(DATA FOR THIS EXERCISE Opens)
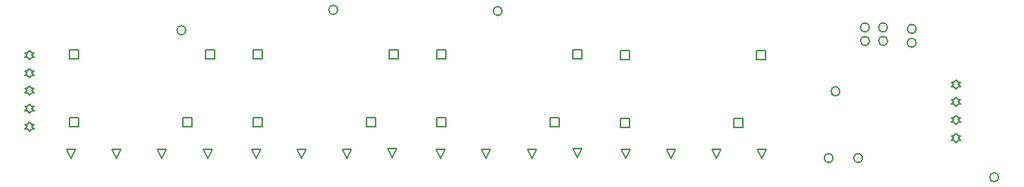
<source format=gbr>
G04*
G04 #@! TF.GenerationSoftware,Altium Limited,Altium Designer,23.0.1 (38)*
G04*
G04 Layer_Color=2752767*
%FSLAX24Y24*%
%MOIN*%
G70*
G04*
G04 #@! TF.SameCoordinates,BEEE6B11-5ECA-4AAD-BFAB-FF97A37F51A9*
G04*
G04*
G04 #@! TF.FilePolarity,Positive*
G04*
G01*
G75*
%ADD13C,0.0050*%
%ADD49C,0.0067*%
D13*
X60948Y43898D02*
X60748Y44298D01*
X61148D01*
X60948Y43898D01*
X66952Y43902D02*
X66752Y44302D01*
X67152D01*
X66952Y43902D01*
X64949Y43899D02*
X64749Y44299D01*
X65149D01*
X64949Y43899D01*
X62948Y43898D02*
X62748Y44298D01*
X63148D01*
X62948Y43898D01*
X60700Y48250D02*
Y48650D01*
X61100D01*
Y48250D01*
X60700D01*
X66700D02*
Y48650D01*
X67100D01*
Y48250D01*
X66700D01*
X65700Y45250D02*
Y45650D01*
X66100D01*
Y45250D01*
X65700D01*
X60700D02*
Y45650D01*
X61100D01*
Y45250D01*
X60700D01*
X36400Y45300D02*
Y45700D01*
X36800D01*
Y45300D01*
X36400D01*
X41400D02*
Y45700D01*
X41800D01*
Y45300D01*
X41400D01*
X42400Y48300D02*
Y48700D01*
X42800D01*
Y48300D01*
X42400D01*
X36400D02*
Y48700D01*
X36800D01*
Y48300D01*
X36400D01*
X36496Y43896D02*
X36296Y44296D01*
X36696D01*
X36496Y43896D01*
X42500Y43900D02*
X42300Y44300D01*
X42700D01*
X42500Y43900D01*
X40497Y43897D02*
X40297Y44297D01*
X40697D01*
X40497Y43897D01*
X38496Y43896D02*
X38296Y44296D01*
X38696D01*
X38496Y43896D01*
X52799Y43899D02*
X52599Y44299D01*
X52999D01*
X52799Y43899D01*
X58803Y43903D02*
X58603Y44303D01*
X59003D01*
X58803Y43903D01*
X56800Y43900D02*
X56600Y44300D01*
X57000D01*
X56800Y43900D01*
X54799Y43899D02*
X54599Y44299D01*
X54999D01*
X54799Y43899D01*
X44500Y48300D02*
Y48700D01*
X44900D01*
Y48300D01*
X44500D01*
X50500D02*
Y48700D01*
X50900D01*
Y48300D01*
X50500D01*
X49500Y45300D02*
Y45700D01*
X49900D01*
Y45300D01*
X49500D01*
X44500D02*
Y45700D01*
X44900D01*
Y45300D01*
X44500D01*
X52600Y48300D02*
Y48700D01*
X53000D01*
Y48300D01*
X52600D01*
X58600D02*
Y48700D01*
X59000D01*
Y48300D01*
X58600D01*
X57600Y45300D02*
Y45700D01*
X58000D01*
Y45300D01*
X57600D01*
X52600D02*
Y45700D01*
X53000D01*
Y45300D01*
X52600D01*
X75500Y44600D02*
X75600Y44700D01*
X75700D01*
X75600Y44800D01*
X75700Y44900D01*
X75600D01*
X75500Y45000D01*
X75400Y44900D01*
X75300D01*
X75400Y44800D01*
X75300Y44700D01*
X75400D01*
X75500Y44600D01*
Y45387D02*
X75600Y45487D01*
X75700D01*
X75600Y45587D01*
X75700Y45687D01*
X75600D01*
X75500Y45787D01*
X75400Y45687D01*
X75300D01*
X75400Y45587D01*
X75300Y45487D01*
X75400D01*
X75500Y45387D01*
Y46175D02*
X75600Y46275D01*
X75700D01*
X75600Y46375D01*
X75700Y46475D01*
X75600D01*
X75500Y46575D01*
X75400Y46475D01*
X75300D01*
X75400Y46375D01*
X75300Y46275D01*
X75400D01*
X75500Y46175D01*
Y46962D02*
X75600Y47062D01*
X75700D01*
X75600Y47162D01*
X75700Y47262D01*
X75600D01*
X75500Y47362D01*
X75400Y47262D01*
X75300D01*
X75400Y47162D01*
X75300Y47062D01*
X75400D01*
X75500Y46962D01*
X34650Y45100D02*
X34750Y45200D01*
X34850D01*
X34750Y45300D01*
X34850Y45400D01*
X34750D01*
X34650Y45500D01*
X34550Y45400D01*
X34450D01*
X34550Y45300D01*
X34450Y45200D01*
X34550D01*
X34650Y45100D01*
Y45888D02*
X34750Y45988D01*
X34850D01*
X34750Y46088D01*
X34850Y46188D01*
X34750D01*
X34650Y46288D01*
X34550Y46188D01*
X34450D01*
X34550Y46088D01*
X34450Y45988D01*
X34550D01*
X34650Y45888D01*
Y46675D02*
X34750Y46775D01*
X34850D01*
X34750Y46875D01*
X34850Y46975D01*
X34750D01*
X34650Y47075D01*
X34550Y46975D01*
X34450D01*
X34550Y46875D01*
X34450Y46775D01*
X34550D01*
X34650Y46675D01*
Y47463D02*
X34750Y47563D01*
X34850D01*
X34750Y47663D01*
X34850Y47763D01*
X34750D01*
X34650Y47863D01*
X34550Y47763D01*
X34450D01*
X34550Y47663D01*
X34450Y47563D01*
X34550D01*
X34650Y47463D01*
Y48250D02*
X34750Y48350D01*
X34850D01*
X34750Y48450D01*
X34850Y48550D01*
X34750D01*
X34650Y48650D01*
X34550Y48550D01*
X34450D01*
X34550Y48450D01*
X34450Y48350D01*
X34550D01*
X34650Y48250D01*
X46649Y43899D02*
X46449Y44299D01*
X46849D01*
X46649Y43899D01*
X48650Y43900D02*
X48450Y44300D01*
X48850D01*
X48650Y43900D01*
X50653Y43903D02*
X50453Y44303D01*
X50853D01*
X50653Y43903D01*
X44649Y43899D02*
X44449Y44299D01*
X44849D01*
X44649Y43899D01*
D49*
X41550Y49550D02*
G03*
X41550Y49550I-200J0D01*
G01*
X70400Y46850D02*
G03*
X70400Y46850I-200J0D01*
G01*
X77400Y43050D02*
G03*
X77400Y43050I-200J0D01*
G01*
X72504Y49075D02*
G03*
X72504Y49075I-200J0D01*
G01*
X71700Y49675D02*
G03*
X71700Y49675I-200J0D01*
G01*
X71704Y49075D02*
G03*
X71704Y49075I-200J0D01*
G01*
X72500Y49675D02*
G03*
X72500Y49675I-200J0D01*
G01*
X48250Y50450D02*
G03*
X48250Y50450I-200J0D01*
G01*
X55500Y50400D02*
G03*
X55500Y50400I-200J0D01*
G01*
X70100Y43900D02*
G03*
X70100Y43900I-200J0D01*
G01*
X73760Y48996D02*
G03*
X73760Y48996I-200J0D01*
G01*
X73766Y49607D02*
G03*
X73766Y49607I-200J0D01*
G01*
X71400Y43900D02*
G03*
X71400Y43900I-200J0D01*
G01*
M02*

</source>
(DATA FOR THIS EXERCISE Closes)
▶ _WORK REQUIRED_:
Starting with the line that holds "X75500Y46575D01*" and ending with the line that holds "X70400Y46850D02*", retype every line in the data above exactly, and nothing else.

▶ _REPLY TO THE TASK_:
X75500Y46575D01*
X75400Y46475D01*
X75300D01*
X75400Y46375D01*
X75300Y46275D01*
X75400D01*
X75500Y46175D01*
Y46962D02*
X75600Y47062D01*
X75700D01*
X75600Y47162D01*
X75700Y47262D01*
X75600D01*
X75500Y47362D01*
X75400Y47262D01*
X75300D01*
X75400Y47162D01*
X75300Y47062D01*
X75400D01*
X75500Y46962D01*
X34650Y45100D02*
X34750Y45200D01*
X34850D01*
X34750Y45300D01*
X34850Y45400D01*
X34750D01*
X34650Y45500D01*
X34550Y45400D01*
X34450D01*
X34550Y45300D01*
X34450Y45200D01*
X34550D01*
X34650Y45100D01*
Y45888D02*
X34750Y45988D01*
X34850D01*
X34750Y46088D01*
X34850Y46188D01*
X34750D01*
X34650Y46288D01*
X34550Y46188D01*
X34450D01*
X34550Y46088D01*
X34450Y45988D01*
X34550D01*
X34650Y45888D01*
Y46675D02*
X34750Y46775D01*
X34850D01*
X34750Y46875D01*
X34850Y46975D01*
X34750D01*
X34650Y47075D01*
X34550Y46975D01*
X34450D01*
X34550Y46875D01*
X34450Y46775D01*
X34550D01*
X34650Y46675D01*
Y47463D02*
X34750Y47563D01*
X34850D01*
X34750Y47663D01*
X34850Y47763D01*
X34750D01*
X34650Y47863D01*
X34550Y47763D01*
X34450D01*
X34550Y47663D01*
X34450Y47563D01*
X34550D01*
X34650Y47463D01*
Y48250D02*
X34750Y48350D01*
X34850D01*
X34750Y48450D01*
X34850Y48550D01*
X34750D01*
X34650Y48650D01*
X34550Y48550D01*
X34450D01*
X34550Y48450D01*
X34450Y48350D01*
X34550D01*
X34650Y48250D01*
X46649Y43899D02*
X46449Y44299D01*
X46849D01*
X46649Y43899D01*
X48650Y43900D02*
X48450Y44300D01*
X48850D01*
X48650Y43900D01*
X50653Y43903D02*
X50453Y44303D01*
X50853D01*
X50653Y43903D01*
X44649Y43899D02*
X44449Y44299D01*
X44849D01*
X44649Y43899D01*
D49*
X41550Y49550D02*
G03*
X41550Y49550I-200J0D01*
G01*
X70400Y46850D02*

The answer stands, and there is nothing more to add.